What you have to do
Nothing other than the lines from the one containing "מדעי החברה (4)" through the close of the entries below should be printed, each exactly.

*** Opening of Given information ***

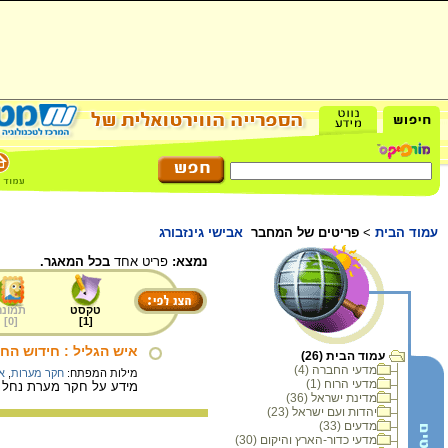
עמוד הבית
>
פריטים של המחבר
אבישי גינזבורג
נמצא:
פריט אחד
בכל המאגר.
טקסט
תמונה
]
0
[
]
1
[
איש הגליל : חידוש הח
עמוד הבית (26)
מדעי החברה (4)
מילות המפתח:
חקר מערות
,
א
מדעי הרוח (1)
מידע על חקר מערת נחל ע
מדינת ישראל (36)
יהדות ועם ישראל (23)
מדעים (33)
מדעי כדור-הארץ והיקום (30)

*** Close of Given information ***

Answer space
מדעי החברה (4)
מילות המפתח:
חקר מערות
,
א
מדעי הרוח (1)
מידע על חקר מערת נחל ע
מדינת ישראל (36)
יהדות ועם ישראל (23)
מדעים (33)
מדעי כדור-הארץ והיקום (30)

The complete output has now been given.